>> Begin Material supplied

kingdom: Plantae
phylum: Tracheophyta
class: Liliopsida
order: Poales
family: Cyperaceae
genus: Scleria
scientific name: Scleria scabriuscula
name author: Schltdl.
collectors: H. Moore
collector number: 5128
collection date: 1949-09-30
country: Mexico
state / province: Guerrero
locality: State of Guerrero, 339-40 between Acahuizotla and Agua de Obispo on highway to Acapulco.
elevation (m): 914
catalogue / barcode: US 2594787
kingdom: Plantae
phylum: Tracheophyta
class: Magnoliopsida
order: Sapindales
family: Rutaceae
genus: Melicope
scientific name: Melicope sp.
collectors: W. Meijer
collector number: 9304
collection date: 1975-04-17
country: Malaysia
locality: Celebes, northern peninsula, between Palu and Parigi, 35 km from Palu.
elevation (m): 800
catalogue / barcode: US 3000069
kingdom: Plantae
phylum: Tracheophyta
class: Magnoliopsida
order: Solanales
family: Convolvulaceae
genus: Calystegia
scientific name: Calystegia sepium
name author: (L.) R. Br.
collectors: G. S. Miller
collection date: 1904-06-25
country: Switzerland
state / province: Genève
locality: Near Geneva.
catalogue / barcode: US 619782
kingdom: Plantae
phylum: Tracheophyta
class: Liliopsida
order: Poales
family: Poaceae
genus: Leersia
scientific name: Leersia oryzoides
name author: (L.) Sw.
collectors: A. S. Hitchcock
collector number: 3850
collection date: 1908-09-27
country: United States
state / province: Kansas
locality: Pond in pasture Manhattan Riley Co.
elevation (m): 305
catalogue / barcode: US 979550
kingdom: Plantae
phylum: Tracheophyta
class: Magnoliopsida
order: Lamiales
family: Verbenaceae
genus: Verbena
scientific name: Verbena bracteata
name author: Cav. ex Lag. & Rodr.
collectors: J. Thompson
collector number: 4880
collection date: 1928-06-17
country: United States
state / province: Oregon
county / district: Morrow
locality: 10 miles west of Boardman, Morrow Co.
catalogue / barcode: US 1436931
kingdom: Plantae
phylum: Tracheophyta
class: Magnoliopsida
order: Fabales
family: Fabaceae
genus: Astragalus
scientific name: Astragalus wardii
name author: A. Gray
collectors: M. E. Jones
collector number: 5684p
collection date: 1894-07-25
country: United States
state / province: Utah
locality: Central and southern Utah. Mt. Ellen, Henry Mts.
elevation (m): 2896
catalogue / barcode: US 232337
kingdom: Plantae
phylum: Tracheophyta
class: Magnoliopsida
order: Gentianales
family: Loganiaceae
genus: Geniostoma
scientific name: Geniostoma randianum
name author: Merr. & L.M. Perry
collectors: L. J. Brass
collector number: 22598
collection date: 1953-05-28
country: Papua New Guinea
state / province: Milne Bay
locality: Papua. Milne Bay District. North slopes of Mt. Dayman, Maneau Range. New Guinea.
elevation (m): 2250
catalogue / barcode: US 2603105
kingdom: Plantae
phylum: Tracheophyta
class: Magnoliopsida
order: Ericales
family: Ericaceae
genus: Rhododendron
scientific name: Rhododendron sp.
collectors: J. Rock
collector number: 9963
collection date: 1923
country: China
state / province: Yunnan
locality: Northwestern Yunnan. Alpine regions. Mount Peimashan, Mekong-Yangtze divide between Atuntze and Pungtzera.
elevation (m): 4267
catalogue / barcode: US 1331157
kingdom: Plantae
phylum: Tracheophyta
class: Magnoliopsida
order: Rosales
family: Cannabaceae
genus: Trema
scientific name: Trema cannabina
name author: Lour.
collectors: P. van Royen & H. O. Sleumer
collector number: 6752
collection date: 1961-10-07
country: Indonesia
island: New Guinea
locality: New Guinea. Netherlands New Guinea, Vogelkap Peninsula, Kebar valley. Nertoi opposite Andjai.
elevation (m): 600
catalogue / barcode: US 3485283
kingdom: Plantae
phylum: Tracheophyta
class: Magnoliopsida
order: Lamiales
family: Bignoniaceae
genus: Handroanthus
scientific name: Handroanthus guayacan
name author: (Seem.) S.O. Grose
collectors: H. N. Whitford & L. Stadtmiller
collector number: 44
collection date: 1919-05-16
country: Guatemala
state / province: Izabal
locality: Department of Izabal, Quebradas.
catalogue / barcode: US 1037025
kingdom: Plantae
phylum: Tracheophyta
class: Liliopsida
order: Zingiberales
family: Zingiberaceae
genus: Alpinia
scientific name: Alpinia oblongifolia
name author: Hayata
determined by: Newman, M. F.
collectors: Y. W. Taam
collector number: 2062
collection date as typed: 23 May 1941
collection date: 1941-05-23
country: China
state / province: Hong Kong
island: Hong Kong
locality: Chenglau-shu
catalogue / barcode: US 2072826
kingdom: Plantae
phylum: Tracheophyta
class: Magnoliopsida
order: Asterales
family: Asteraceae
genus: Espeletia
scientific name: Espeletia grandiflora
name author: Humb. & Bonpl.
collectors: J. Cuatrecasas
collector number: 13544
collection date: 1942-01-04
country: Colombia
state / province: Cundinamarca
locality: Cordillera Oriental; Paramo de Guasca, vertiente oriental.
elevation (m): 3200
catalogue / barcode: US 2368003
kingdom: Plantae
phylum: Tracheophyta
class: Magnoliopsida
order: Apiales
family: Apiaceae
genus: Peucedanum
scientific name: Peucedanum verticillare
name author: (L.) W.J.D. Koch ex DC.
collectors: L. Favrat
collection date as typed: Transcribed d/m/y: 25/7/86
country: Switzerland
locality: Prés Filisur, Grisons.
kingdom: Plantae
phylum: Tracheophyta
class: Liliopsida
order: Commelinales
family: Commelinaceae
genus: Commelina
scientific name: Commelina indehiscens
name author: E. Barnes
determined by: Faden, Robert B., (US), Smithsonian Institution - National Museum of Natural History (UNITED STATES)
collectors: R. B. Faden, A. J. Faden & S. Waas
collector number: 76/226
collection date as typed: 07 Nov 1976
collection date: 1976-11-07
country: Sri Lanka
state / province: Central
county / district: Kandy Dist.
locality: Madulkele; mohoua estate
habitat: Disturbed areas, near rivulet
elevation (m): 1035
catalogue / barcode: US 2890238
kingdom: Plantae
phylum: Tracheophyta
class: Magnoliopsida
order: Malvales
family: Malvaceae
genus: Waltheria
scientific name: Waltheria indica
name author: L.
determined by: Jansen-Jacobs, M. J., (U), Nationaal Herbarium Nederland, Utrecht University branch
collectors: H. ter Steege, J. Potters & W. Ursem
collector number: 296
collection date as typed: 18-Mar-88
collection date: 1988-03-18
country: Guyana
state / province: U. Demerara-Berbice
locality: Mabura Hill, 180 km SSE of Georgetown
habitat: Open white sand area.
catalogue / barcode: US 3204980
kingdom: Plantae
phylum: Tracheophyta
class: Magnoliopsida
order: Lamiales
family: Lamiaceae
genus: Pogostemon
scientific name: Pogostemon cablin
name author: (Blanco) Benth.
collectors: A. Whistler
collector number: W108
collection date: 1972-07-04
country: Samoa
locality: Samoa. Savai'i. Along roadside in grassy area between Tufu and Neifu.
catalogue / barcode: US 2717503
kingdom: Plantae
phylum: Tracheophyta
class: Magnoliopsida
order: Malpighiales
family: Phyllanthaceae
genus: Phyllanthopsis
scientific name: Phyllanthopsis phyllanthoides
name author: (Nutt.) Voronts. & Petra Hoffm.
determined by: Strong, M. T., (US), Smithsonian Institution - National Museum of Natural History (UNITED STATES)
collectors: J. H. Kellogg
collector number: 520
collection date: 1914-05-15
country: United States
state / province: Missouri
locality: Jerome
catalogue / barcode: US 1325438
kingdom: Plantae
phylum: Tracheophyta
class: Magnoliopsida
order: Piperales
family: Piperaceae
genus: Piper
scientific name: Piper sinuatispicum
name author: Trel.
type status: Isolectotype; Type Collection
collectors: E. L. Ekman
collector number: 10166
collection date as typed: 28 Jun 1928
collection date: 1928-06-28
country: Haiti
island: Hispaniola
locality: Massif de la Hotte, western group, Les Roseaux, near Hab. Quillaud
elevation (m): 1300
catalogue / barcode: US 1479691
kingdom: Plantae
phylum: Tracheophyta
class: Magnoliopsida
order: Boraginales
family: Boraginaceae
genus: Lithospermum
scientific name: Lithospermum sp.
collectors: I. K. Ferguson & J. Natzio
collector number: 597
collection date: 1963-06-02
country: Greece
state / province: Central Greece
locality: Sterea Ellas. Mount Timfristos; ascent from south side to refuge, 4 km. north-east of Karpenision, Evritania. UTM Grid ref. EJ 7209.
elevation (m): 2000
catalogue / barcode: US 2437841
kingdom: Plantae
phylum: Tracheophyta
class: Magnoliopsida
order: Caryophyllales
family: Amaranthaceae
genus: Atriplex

>> End Material supplied

• What is being asked
Reproduce the listing from its first line through the line containing "catalogue / barcode: US 3000069", switching "collectors" to "collected by" and keeping everything else as it stands.

• Response for this exercise
kingdom: Plantae
phylum: Tracheophyta
class: Liliopsida
order: Poales
family: Cyperaceae
genus: Scleria
scientific name: Scleria scabriuscula
name author: Schltdl.
collected by: H. Moore
collector number: 5128
collection date: 1949-09-30
country: Mexico
state / province: Guerrero
locality: State of Guerrero, 339-40 between Acahuizotla and Agua de Obispo on highway to Acapulco.
elevation (m): 914
catalogue / barcode: US 2594787
kingdom: Plantae
phylum: Tracheophyta
class: Magnoliopsida
order: Sapindales
family: Rutaceae
genus: Melicope
scientific name: Melicope sp.
collected by: W. Meijer
collector number: 9304
collection date: 1975-04-17
country: Malaysia
locality: Celebes, northern peninsula, between Palu and Parigi, 35 km from Palu.
elevation (m): 800
catalogue / barcode: US 3000069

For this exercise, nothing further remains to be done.